IndiHome pula yang selalu mendukung dan membersamaiku selama menjadi ketua komite sekolah sejak bulan Juli 2022 yang lalu. Ada belasan program yang sudah terlaksana dengan baik, dan satu program menanti yaitu End Year. Setelahnya aku akan turun tahta dan posisi ketua komite sekolah akan diganti mama lainnya. Sesuatu yang amat aku tunggu-tunggu, enggak sabar, haha.
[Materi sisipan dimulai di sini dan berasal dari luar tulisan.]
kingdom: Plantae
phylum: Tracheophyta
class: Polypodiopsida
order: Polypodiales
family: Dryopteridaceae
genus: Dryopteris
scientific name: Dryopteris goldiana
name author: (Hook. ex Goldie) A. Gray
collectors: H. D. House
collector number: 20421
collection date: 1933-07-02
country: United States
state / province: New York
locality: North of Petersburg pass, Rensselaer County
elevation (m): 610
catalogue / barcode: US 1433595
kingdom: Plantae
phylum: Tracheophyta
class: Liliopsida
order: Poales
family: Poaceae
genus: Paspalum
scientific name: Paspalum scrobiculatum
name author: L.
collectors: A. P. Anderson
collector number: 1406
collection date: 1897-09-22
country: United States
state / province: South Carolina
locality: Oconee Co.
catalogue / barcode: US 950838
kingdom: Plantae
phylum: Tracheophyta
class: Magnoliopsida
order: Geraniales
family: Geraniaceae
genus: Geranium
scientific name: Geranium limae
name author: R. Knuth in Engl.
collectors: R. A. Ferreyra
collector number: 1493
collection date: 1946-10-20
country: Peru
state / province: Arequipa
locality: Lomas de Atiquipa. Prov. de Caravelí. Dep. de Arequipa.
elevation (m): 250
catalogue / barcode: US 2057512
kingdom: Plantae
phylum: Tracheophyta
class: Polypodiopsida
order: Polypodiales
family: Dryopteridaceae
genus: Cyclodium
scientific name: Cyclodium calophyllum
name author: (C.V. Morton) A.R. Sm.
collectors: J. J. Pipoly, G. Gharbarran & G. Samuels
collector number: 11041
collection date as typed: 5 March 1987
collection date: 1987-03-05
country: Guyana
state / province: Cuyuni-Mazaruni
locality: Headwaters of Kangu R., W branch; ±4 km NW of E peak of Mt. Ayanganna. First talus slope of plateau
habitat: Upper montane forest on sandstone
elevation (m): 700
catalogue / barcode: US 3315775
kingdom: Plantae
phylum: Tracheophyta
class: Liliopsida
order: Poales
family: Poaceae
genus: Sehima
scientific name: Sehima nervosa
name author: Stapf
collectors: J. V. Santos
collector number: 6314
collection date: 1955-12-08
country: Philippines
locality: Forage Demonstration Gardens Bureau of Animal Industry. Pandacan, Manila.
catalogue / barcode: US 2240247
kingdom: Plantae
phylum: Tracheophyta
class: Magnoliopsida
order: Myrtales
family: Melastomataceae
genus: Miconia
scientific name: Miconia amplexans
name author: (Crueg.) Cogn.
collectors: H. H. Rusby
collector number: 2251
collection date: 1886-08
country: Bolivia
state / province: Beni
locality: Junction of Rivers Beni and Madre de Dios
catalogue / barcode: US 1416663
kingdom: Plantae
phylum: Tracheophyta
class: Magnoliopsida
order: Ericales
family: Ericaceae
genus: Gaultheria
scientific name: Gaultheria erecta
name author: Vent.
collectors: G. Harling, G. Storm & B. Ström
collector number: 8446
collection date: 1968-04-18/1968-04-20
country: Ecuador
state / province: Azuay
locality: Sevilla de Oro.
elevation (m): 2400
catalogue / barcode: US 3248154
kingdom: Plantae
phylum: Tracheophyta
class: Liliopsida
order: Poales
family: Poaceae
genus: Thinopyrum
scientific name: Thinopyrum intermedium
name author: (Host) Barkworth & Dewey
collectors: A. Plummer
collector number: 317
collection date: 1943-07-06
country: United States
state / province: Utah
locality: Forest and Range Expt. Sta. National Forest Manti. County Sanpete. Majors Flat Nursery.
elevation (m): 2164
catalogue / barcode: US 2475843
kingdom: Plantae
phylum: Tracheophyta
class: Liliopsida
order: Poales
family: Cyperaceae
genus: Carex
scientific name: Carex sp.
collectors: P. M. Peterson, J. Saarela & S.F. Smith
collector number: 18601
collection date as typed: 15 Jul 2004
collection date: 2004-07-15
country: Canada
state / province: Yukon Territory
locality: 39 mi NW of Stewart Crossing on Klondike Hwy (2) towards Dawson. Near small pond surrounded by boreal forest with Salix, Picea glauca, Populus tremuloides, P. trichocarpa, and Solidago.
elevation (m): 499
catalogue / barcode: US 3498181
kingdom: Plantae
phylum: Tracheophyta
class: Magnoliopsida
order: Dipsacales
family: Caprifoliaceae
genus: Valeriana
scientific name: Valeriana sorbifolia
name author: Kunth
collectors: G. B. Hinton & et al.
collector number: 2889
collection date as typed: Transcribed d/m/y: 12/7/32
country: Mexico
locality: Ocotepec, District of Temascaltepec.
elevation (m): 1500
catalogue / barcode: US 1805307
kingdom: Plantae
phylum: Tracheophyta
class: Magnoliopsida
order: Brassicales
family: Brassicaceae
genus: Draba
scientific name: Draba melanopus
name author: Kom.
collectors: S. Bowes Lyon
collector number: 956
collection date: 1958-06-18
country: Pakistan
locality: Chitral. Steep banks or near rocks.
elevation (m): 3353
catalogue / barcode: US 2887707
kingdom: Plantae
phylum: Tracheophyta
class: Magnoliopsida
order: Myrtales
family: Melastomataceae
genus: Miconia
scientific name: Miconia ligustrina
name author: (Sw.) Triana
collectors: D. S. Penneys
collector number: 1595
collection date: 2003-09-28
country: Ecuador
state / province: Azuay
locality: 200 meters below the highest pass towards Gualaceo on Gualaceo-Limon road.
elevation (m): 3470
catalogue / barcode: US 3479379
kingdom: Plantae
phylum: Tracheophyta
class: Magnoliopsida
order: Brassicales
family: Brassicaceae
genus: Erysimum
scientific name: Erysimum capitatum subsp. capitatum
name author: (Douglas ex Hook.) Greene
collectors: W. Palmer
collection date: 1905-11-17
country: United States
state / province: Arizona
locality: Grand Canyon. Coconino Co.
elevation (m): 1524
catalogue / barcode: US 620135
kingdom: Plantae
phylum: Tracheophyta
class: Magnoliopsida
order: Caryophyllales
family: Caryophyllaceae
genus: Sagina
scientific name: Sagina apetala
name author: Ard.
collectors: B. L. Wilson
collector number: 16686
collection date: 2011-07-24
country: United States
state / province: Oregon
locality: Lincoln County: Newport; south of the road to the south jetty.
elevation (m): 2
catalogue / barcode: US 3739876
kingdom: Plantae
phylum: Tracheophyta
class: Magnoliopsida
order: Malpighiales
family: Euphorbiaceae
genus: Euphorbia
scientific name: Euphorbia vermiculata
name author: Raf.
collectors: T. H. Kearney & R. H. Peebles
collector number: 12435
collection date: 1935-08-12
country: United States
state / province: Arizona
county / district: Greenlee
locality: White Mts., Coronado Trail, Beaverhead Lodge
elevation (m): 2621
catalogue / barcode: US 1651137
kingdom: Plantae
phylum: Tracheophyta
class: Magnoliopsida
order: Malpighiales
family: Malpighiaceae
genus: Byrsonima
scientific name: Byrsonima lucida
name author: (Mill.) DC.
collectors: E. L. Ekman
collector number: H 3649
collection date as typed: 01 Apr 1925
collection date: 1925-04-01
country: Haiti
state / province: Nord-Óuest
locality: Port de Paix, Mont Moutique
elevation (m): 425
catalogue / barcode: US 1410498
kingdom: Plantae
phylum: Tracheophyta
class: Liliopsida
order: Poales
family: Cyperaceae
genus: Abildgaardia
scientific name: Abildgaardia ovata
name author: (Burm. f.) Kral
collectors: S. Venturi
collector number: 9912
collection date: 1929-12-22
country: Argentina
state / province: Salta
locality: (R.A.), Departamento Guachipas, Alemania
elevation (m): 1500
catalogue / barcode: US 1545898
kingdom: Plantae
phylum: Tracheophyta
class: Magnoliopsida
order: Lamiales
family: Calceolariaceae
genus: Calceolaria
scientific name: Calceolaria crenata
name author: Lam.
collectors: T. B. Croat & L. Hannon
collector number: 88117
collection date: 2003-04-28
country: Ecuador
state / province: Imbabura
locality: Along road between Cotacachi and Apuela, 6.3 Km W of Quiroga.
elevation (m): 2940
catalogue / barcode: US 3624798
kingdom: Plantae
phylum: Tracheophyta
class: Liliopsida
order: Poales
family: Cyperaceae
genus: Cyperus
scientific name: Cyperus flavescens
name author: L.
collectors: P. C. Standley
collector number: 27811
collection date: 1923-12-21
Terima kasih banyak ya IndiHome sudah menjadi perangkat pendukung dalam mewujudkan mimpi orang tua murid dan anak-anak untuk memiliki fasilitas terbaik di sekolah. Anakku tidak lagi mengeluh panas dan dia lebih enak dicium meski belum ganti baju.
Percayalah kalau sekarang, setiap melihat AC yang terpasang di setiap ruang kelas di sekolah si abang, aku akan selalu ingat pada jaringan internet kuat dan terbaik dari IndiHome. Insiprasi utama dari survey/angket online yang mampu menjadi jembatan antara orang tua murid, sekolah, dan Yayasan.